Gibson's 'Passion' earns "R" rating for graphic violence

By Mark Pattison
Catholic News Service

The Motion Picture Association of America has given actor-director Mel Gibson's film "The Passion of the Christ" an R rating for its sequences of graphic violence.

In a rough cut of the movie shown during a November screening in Washington, one five-letter vulgarism for a promiscuous woman was directed at Mary Magdalene by a Roman soldier early in the film. Appearing as an English subtitle, the term was startling because the word -- or anything remotely like it -- does not appear in any biblical account of the Passion.

But that word alone would not merit the R rating -- for "restricted, under 17 requires accompanying parent or adult guardian." In fact, a much cruder word can be spouted twice in a film -- albeit in a nonsexual way -- and the film can hang on to a PG-13 rating, which allows anyone of any age to see the movie without parental accompaniment.

The violence that did earn "The Passion of the Christ" the R rating is historically based.
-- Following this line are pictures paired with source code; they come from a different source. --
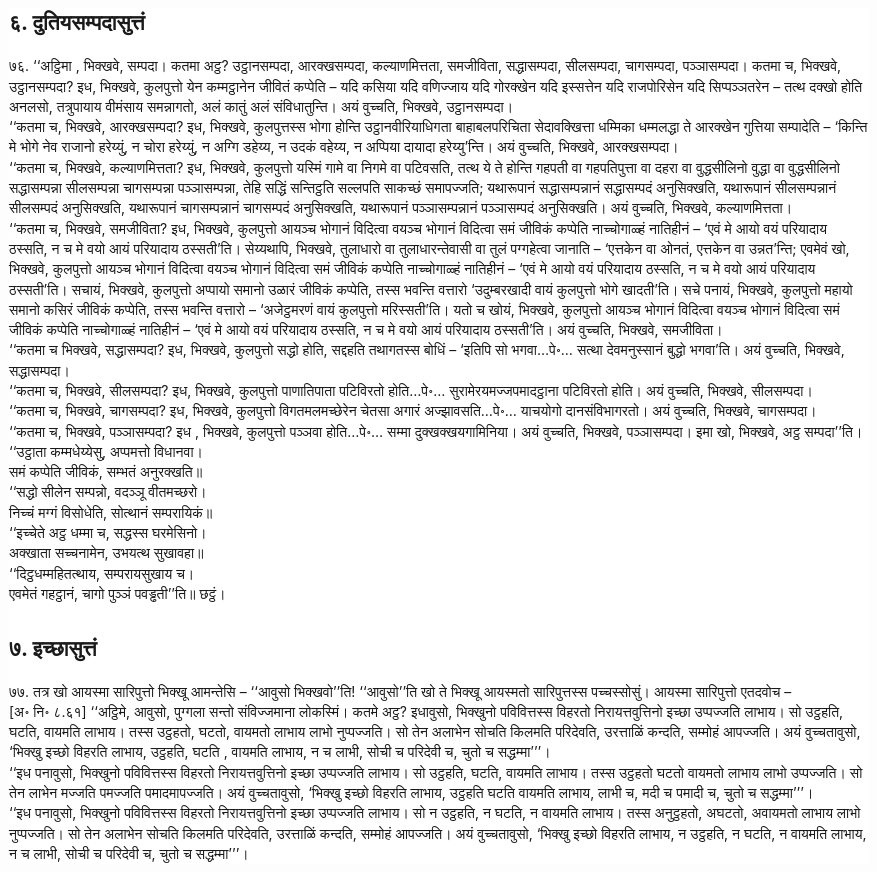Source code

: 
## ६. दुतियसम्पदासुत्तं

७६. ‘‘अट्ठिमा , भिक्खवे, सम्पदा। कतमा अट्ठ? उट्ठानसम्पदा, आरक्खसम्पदा, कल्याणमित्तता, समजीविता, सद्धासम्पदा, सीलसम्पदा, चागसम्पदा, पञ्ञासम्पदा। कतमा च, भिक्खवे, उट्ठानसम्पदा? इध, भिक्खवे, कुलपुत्तो येन कम्मट्ठानेन जीवितं कप्पेति – यदि कसिया यदि वणिज्जाय यदि गोरक्खेन यदि इस्सत्तेन यदि राजपोरिसेन यदि सिप्पञ्ञतरेन – तत्थ दक्खो होति अनलसो, तत्रुपायाय वीमंसाय समन्नागतो, अलं कातुं अलं संविधातुन्ति। अयं वुच्चति, भिक्खवे, उट्ठानसम्पदा।  
‘‘कतमा च, भिक्खवे, आरक्खसम्पदा? इध, भिक्खवे, कुलपुत्तस्स भोगा होन्ति उट्ठानवीरियाधिगता बाहाबलपरिचिता सेदावक्खित्ता धम्मिका धम्मलद्धा ते आरक्खेन गुत्तिया सम्पादेति – ‘किन्ति मे भोगे नेव राजानो हरेय्युं, न चोरा हरेय्युं, न अग्गि डहेय्य, न उदकं वहेय्य, न अप्पिया दायादा हरेय्यु’न्ति। अयं वुच्चति, भिक्खवे, आरक्खसम्पदा।  
‘‘कतमा च, भिक्खवे, कल्याणमित्तता? इध, भिक्खवे, कुलपुत्तो यस्मिं गामे वा निगमे वा पटिवसति, तत्थ ये ते होन्ति गहपती वा गहपतिपुत्ता वा दहरा वा वुद्धसीलिनो वुद्धा वा वुद्धसीलिनो सद्धासम्पन्ना सीलसम्पन्ना चागसम्पन्ना पञ्ञासम्पन्ना, तेहि सद्धिं सन्तिट्ठति सल्लपति साकच्छं समापज्जति; यथारूपानं सद्धासम्पन्नानं सद्धासम्पदं अनुसिक्खति, यथारूपानं सीलसम्पन्नानं सीलसम्पदं अनुसिक्खति, यथारूपानं चागसम्पन्नानं चागसम्पदं अनुसिक्खति, यथारूपानं पञ्ञासम्पन्नानं पञ्ञासम्पदं अनुसिक्खति। अयं वुच्चति, भिक्खवे, कल्याणमित्तता।  
‘‘कतमा च, भिक्खवे, समजीविता? इध, भिक्खवे, कुलपुत्तो आयञ्च भोगानं विदित्वा वयञ्च भोगानं विदित्वा समं जीविकं कप्पेति नाच्चोगाळ्हं नातिहीनं – ‘एवं मे आयो वयं परियादाय ठस्सति, न च मे वयो आयं परियादाय ठस्सती’ति। सेय्यथापि, भिक्खवे, तुलाधारो वा तुलाधारन्तेवासी वा तुलं पग्गहेत्वा जानाति – ‘एत्तकेन वा ओनतं, एत्तकेन वा उन्नत’न्ति; एवमेवं खो, भिक्खवे, कुलपुत्तो आयञ्च भोगानं विदित्वा वयञ्च भोगानं विदित्वा समं जीविकं कप्पेति नाच्चोगाळ्हं नातिहीनं – ‘एवं मे आयो वयं परियादाय ठस्सति, न च मे वयो आयं परियादाय ठस्सती’ति। सचायं, भिक्खवे, कुलपुत्तो अप्पायो समानो उळारं जीविकं कप्पेति, तस्स भवन्ति वत्तारो ‘उदुम्बरखादी वायं कुलपुत्तो भोगे खादती’ति। सचे पनायं, भिक्खवे, कुलपुत्तो महायो समानो कसिरं जीविकं कप्पेति, तस्स भवन्ति वत्तारो – ‘अजेट्ठमरणं वायं कुलपुत्तो मरिस्सती’ति। यतो च खोयं, भिक्खवे, कुलपुत्तो आयञ्च भोगानं विदित्वा वयञ्च भोगानं विदित्वा समं जीविकं कप्पेति नाच्चोगाळ्हं नातिहीनं – ‘एवं मे आयो वयं परियादाय ठस्सति, न च मे वयो आयं परियादाय ठस्सती’ति। अयं वुच्चति, भिक्खवे, समजीविता।  
‘‘कतमा च भिक्खवे, सद्धासम्पदा? इध, भिक्खवे, कुलपुत्तो सद्धो होति, सद्दहति तथागतस्स बोधिं – ‘इतिपि सो भगवा…पे॰… सत्था देवमनुस्सानं बुद्धो भगवा’ति। अयं वुच्चति, भिक्खवे, सद्धासम्पदा।  
‘‘कतमा च, भिक्खवे, सीलसम्पदा? इध, भिक्खवे, कुलपुत्तो पाणातिपाता पटिविरतो होति…पे॰… सुरामेरयमज्जपमादट्ठाना पटिविरतो होति। अयं वुच्चति, भिक्खवे, सीलसम्पदा।  
‘‘कतमा च, भिक्खवे, चागसम्पदा? इध, भिक्खवे, कुलपुत्तो विगतमलमच्छेरेन चेतसा अगारं अज्झावसति…पे॰… याचयोगो दानसंविभागरतो। अयं वुच्चति, भिक्खवे, चागसम्पदा।  
‘‘कतमा च, भिक्खवे, पञ्ञासम्पदा? इध , भिक्खवे, कुलपुत्तो पञ्ञवा होति…पे॰… सम्मा दुक्खक्खयगामिनिया। अयं वुच्चति, भिक्खवे, पञ्ञासम्पदा। इमा खो, भिक्खवे, अट्ठ सम्पदा’’ति।  
‘‘उट्ठाता कम्मधेय्येसु, अप्पमत्तो विधानवा।  
समं कप्पेति जीविकं, सम्भतं अनुरक्खति॥  
‘‘सद्धो सीलेन सम्पन्नो, वदञ्ञू वीतमच्छरो।  
निच्चं मग्गं विसोधेति, सोत्थानं सम्परायिकं॥  
‘‘इच्चेते अट्ठ धम्मा च, सद्धस्स घरमेसिनो।  
अक्खाता सच्चनामेन, उभयत्थ सुखावहा॥  
‘‘दिट्ठधम्महितत्थाय, सम्परायसुखाय च।  
एवमेतं गहट्ठानं, चागो पुञ्ञं पवड्ढती’’ति॥ छट्ठं।  


## ७. इच्छासुत्तं

७७. तत्र खो आयस्मा सारिपुत्तो भिक्खू आमन्तेसि – ‘‘आवुसो भिक्खवो’’ति! ‘‘आवुसो’’ति खो ते भिक्खू आयस्मतो सारिपुत्तस्स पच्चस्सोसुं। आयस्मा सारिपुत्तो एतदवोच –  
[अ॰ नि॰ ८.६१] ‘‘अट्ठिमे, आवुसो, पुग्गला सन्तो संविज्जमाना लोकस्मिं। कतमे अट्ठ? इधावुसो, भिक्खुनो पविवित्तस्स विहरतो निरायत्तवुत्तिनो इच्छा उप्पज्जति लाभाय। सो उट्ठहति, घटति, वायमति लाभाय। तस्स उट्ठहतो, घटतो, वायमतो लाभाय लाभो नुप्पज्जति। सो तेन अलाभेन सोचति किलमति परिदेवति, उरत्ताळिं कन्दति, सम्मोहं आपज्जति। अयं वुच्चतावुसो, ‘भिक्खु इच्छो विहरति लाभाय, उट्ठहति, घटति , वायमति लाभाय, न च लाभी, सोची च परिदेवी च, चुतो च सद्धम्मा’’’।  
‘‘इध पनावुसो, भिक्खुनो पविवित्तस्स विहरतो निरायत्तवुत्तिनो इच्छा उप्पज्जति लाभाय। सो उट्ठहति, घटति, वायमति लाभाय। तस्स उट्ठहतो घटतो वायमतो लाभाय लाभो उप्पज्जति। सो तेन लाभेन मज्जति पमज्जति पमादमापज्जति। अयं वुच्चतावुसो, ‘भिक्खु इच्छो विहरति लाभाय, उट्ठहति घटति वायमति लाभाय, लाभी च, मदी च पमादी च, चुतो च सद्धम्मा’’’।  
‘‘इध पनावुसो, भिक्खुनो पविवित्तस्स विहरतो निरायत्तवुत्तिनो इच्छा उप्पज्जति लाभाय। सो न उट्ठहति, न घटति, न वायमति लाभाय। तस्स अनुट्ठहतो, अघटतो, अवायमतो लाभाय लाभो नुप्पज्जति। सो तेन अलाभेन सोचति किलमति परिदेवति, उरत्ताळिं कन्दति, सम्मोहं आपज्जति। अयं वुच्चतावुसो, ‘भिक्खु इच्छो विहरति लाभाय, न उट्ठहति, न घटति, न वायमति लाभाय, न च लाभी, सोची च परिदेवी च, चुतो च सद्धम्मा’’’।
But how that violence is depicted is another matter.

A Feb. 7 Los Angeles Times story said, "Gibson has emphasized that it (his film) is not for young children."

"Even Mel Gibson told us that he would not recommend this movie for anyone under the age of 13," said the Rev. Jerry Waugh, senior pastor at Northcliffe Baptist Church in Spring Hill, Fla. Rev. Waugh had attended a Chicago screening of the film with Gibson present.

Even those endorsing "The Passion of the Christ" say it is not suitable for young children, or that parents should see the movie first before deciding whether to let their children -- of any age -- see it.

The Gospels say Pontius Pilate had Jesus scourged, but there's no account of precisely what happened in the scourging. There is mention, though, of the crown of thorns being placed on his head, and the three falls Jesus had carrying the cross on the way to Golgotha. Much of the rest is the filmmaker's interpretation of events.

One past film where the Motion Picture Association of America had to wrestle with historical accuracy in determining a rating was "All the President's Men," the cinematic treatment of Washington Post reporters Bob Woodward and Carl Bernstein's account of the Watergate burglary that ultimately led to the resignation of President Richard M. Nixon.

The foul language heard in the movie was based on the transcripts of secretly made White House tapes whose existence helped lead to Nixon's downfall.

In 1976, though, there was no PG-13 rating. So the MPAA gave "All the President's Men" a PG rating, and the movie won a slew of awards, including four Oscars -- one for best adapted screenplay.

But the violence depicted in "The Passion of the Christ" may do less to shock and outrage viewers than to stun them. One common myth held that Jesus received 39 lashes at the hands of Pilate's men. But in the November screening, Gibson had Jesus being struck by the whip more than 100 times -- and the film included plenty of slow-motion images of whippings with sound effects.

Paul Lauer, a spokesman for Icon Productions, Gibson's filmmaking company, told Catholic News Service in November that Gibson was working to edit some violence out of the film. But first-person accounts from some who attended invitation-only screenings in January still attested to the quantity of crucifixion-related violence on the screen.

As of mid-February, reviewers in the U.S. bishops' Office for Film & Broadcasting, which judges movies not only for their aesthetic content but also for their moral suitability, had not yet seen "The Passion of the Christ," which does not debut in theaters until Feb. 25, Ash Wednesday.